What is expected =
With the pictures omitted, write out the entries that follow exactly as they stand.

Data shown =

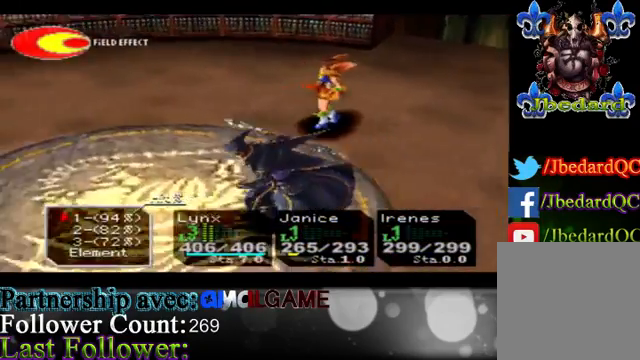
{"buttons": [], "left_stick": "center", "events": []}
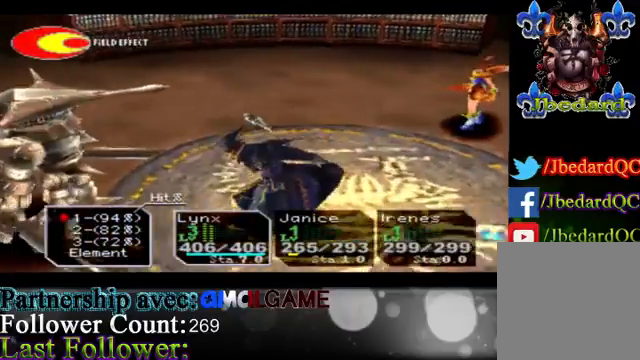
{"buttons": [], "left_stick": "center", "events": [[100, "A", "down"], [300, "A", "up"]]}
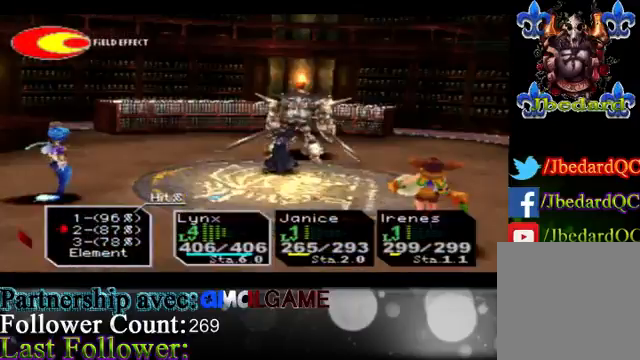
{"buttons": [], "left_stick": "center", "events": []}
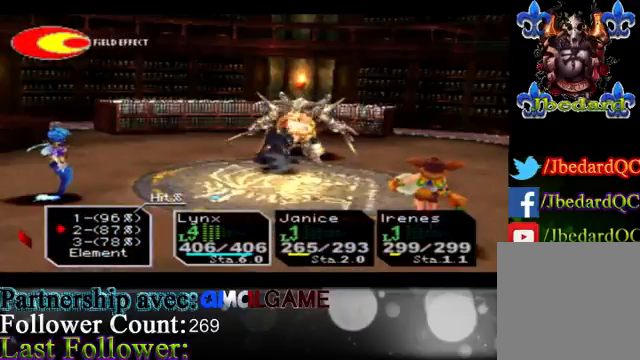
{"buttons": [], "left_stick": "center", "events": [[300, "A", "down"], [500, "A", "up"]]}
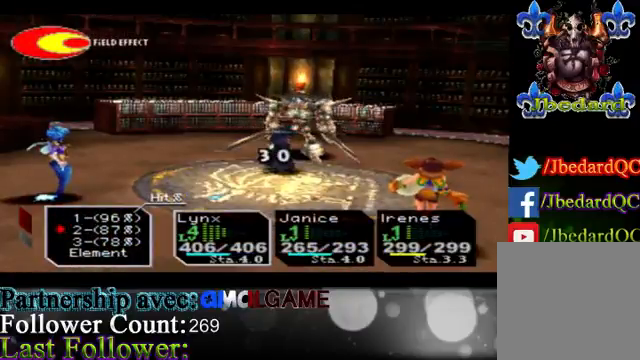
{"buttons": [], "left_stick": "center", "events": []}
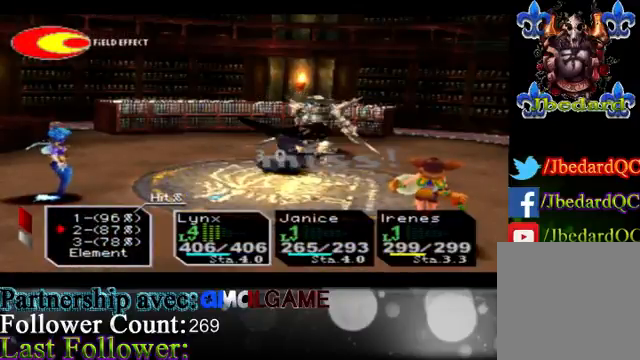
{"buttons": ["A"], "left_stick": "center", "events": [[400, "A", "down"]]}
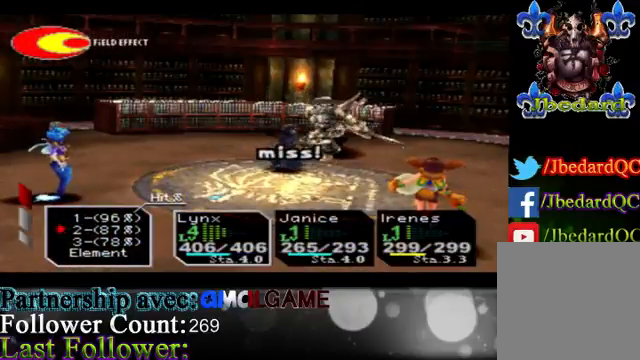
{"buttons": [], "left_stick": "center", "events": [[67, "A", "up"]]}
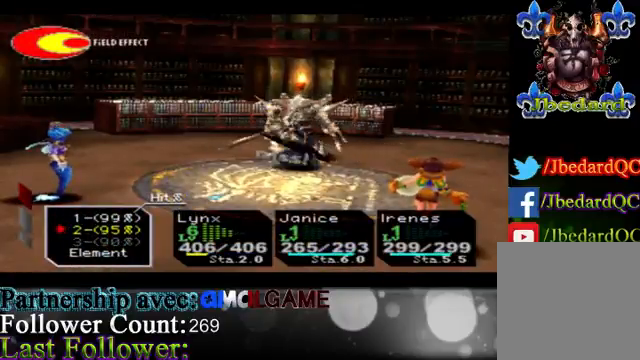
{"buttons": [], "left_stick": "center", "events": []}
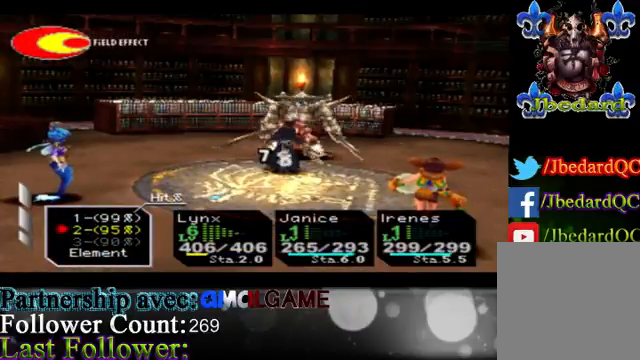
{"buttons": [], "left_stick": "center", "events": []}
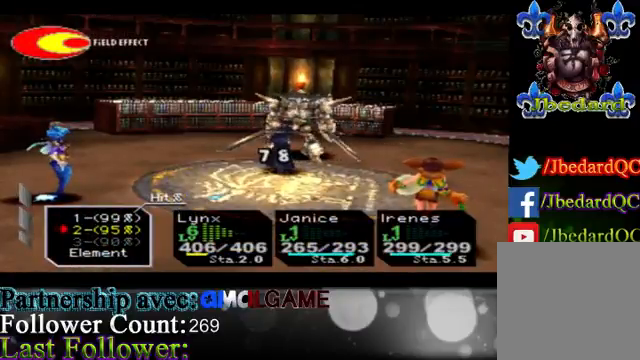
{"buttons": [], "left_stick": "down", "events": [[33, "left_stick", "down"]]}
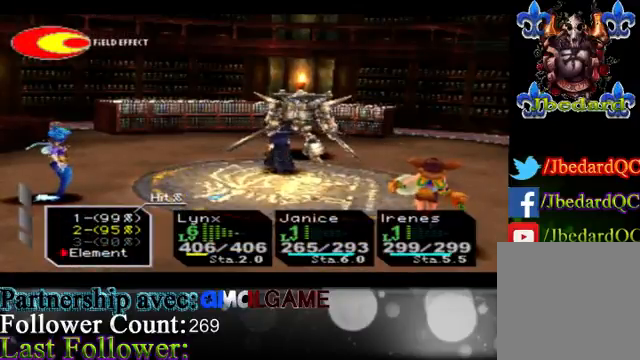
{"buttons": [], "left_stick": "center", "events": [[67, "A", "down"], [67, "left_stick", "center"], [267, "A", "up"]]}
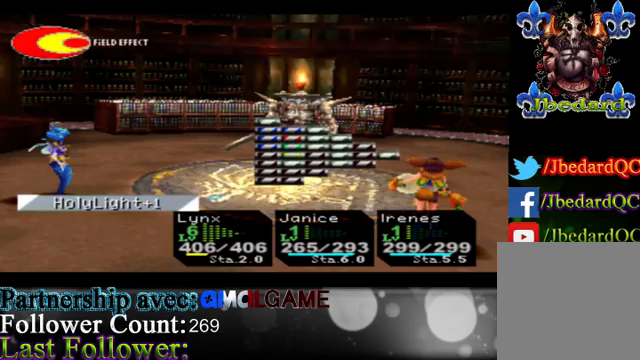
{"buttons": [], "left_stick": "left", "events": [[333, "left_stick", "left"]]}
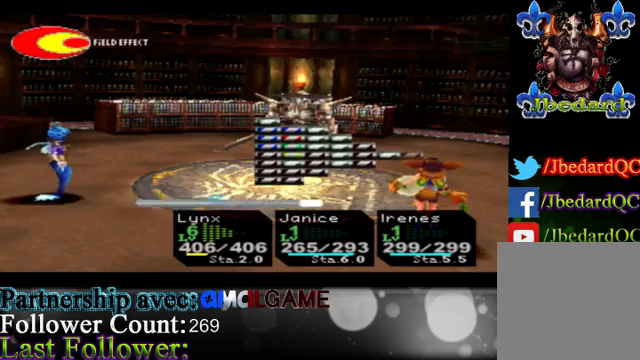
{"buttons": [], "left_stick": "center", "events": [[200, "left_stick", "center"]]}
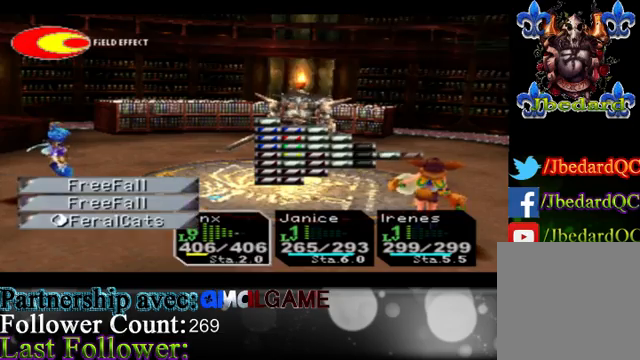
{"buttons": [], "left_stick": "up", "events": [[367, "left_stick", "up"]]}
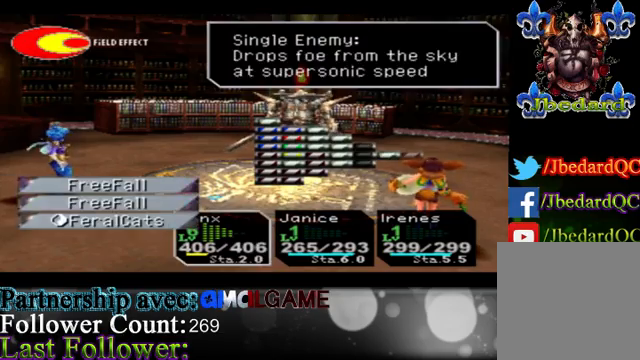
{"buttons": ["A"], "left_stick": "center", "events": [[100, "left_stick", "center"], [133, "A", "down"], [300, "A", "up"], [433, "A", "down"]]}
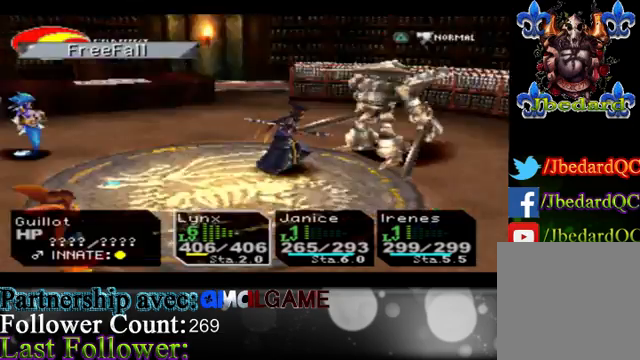
{"buttons": [], "left_stick": "center", "events": [[33, "A", "up"]]}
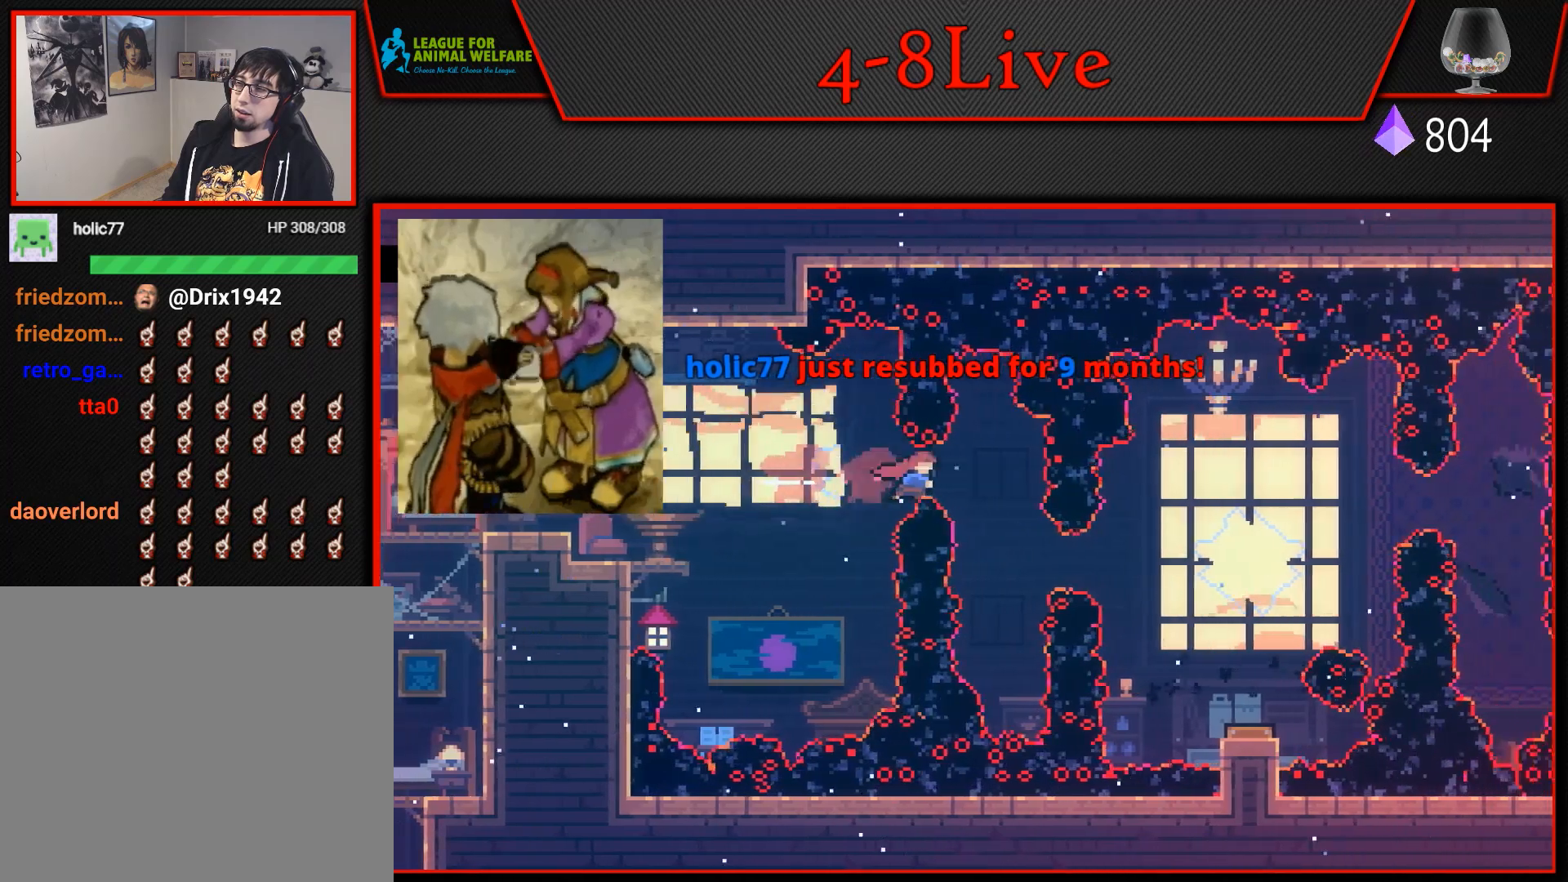
Gameplay with a controller (PlayStation layout); each line is a JSON object with the inputs held at the frame after it. "events" lists button and stick changes between this image and that frame as [ms after this image, input, new state], when the widget could be followed in between. Not read: left_stick right_stick.
{"buttons": ["R1", "DPAD_RIGHT"], "events": [[283, "DPAD_RIGHT", "down"], [317, "R1", "down"]]}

Answer space =
{"buttons": [], "left_stick": "center", "events": []}
{"buttons": [], "left_stick": "center", "events": [[100, "A", "down"], [300, "A", "up"]]}
{"buttons": [], "left_stick": "center", "events": []}
{"buttons": [], "left_stick": "center", "events": [[300, "A", "down"], [500, "A", "up"]]}
{"buttons": [], "left_stick": "center", "events": []}
{"buttons": ["A"], "left_stick": "center", "events": [[400, "A", "down"]]}
{"buttons": [], "left_stick": "center", "events": [[67, "A", "up"]]}
{"buttons": [], "left_stick": "center", "events": []}
{"buttons": [], "left_stick": "center", "events": []}
{"buttons": [], "left_stick": "down", "events": [[33, "left_stick", "down"]]}
{"buttons": [], "left_stick": "center", "events": [[67, "A", "down"], [67, "left_stick", "center"], [267, "A", "up"]]}
{"buttons": [], "left_stick": "left", "events": [[333, "left_stick", "left"]]}
{"buttons": [], "left_stick": "center", "events": [[200, "left_stick", "center"]]}
{"buttons": [], "left_stick": "up", "events": [[367, "left_stick", "up"]]}
{"buttons": ["A"], "left_stick": "center", "events": [[100, "left_stick", "center"], [133, "A", "down"], [300, "A", "up"], [433, "A", "down"]]}
{"buttons": [], "left_stick": "center", "events": [[33, "A", "up"]]}
Gameplay with a controller (PlayStation layout); each line is a JSON object with the inputs held at the frame after it. "events" lists button and stick changes between this image and that frame as [ms after this image, input, new state], when the widget could be followed in between. Not read: left_stick right_stick.
{"buttons": ["R1", "DPAD_RIGHT"], "events": [[283, "DPAD_RIGHT", "down"], [317, "R1", "down"]]}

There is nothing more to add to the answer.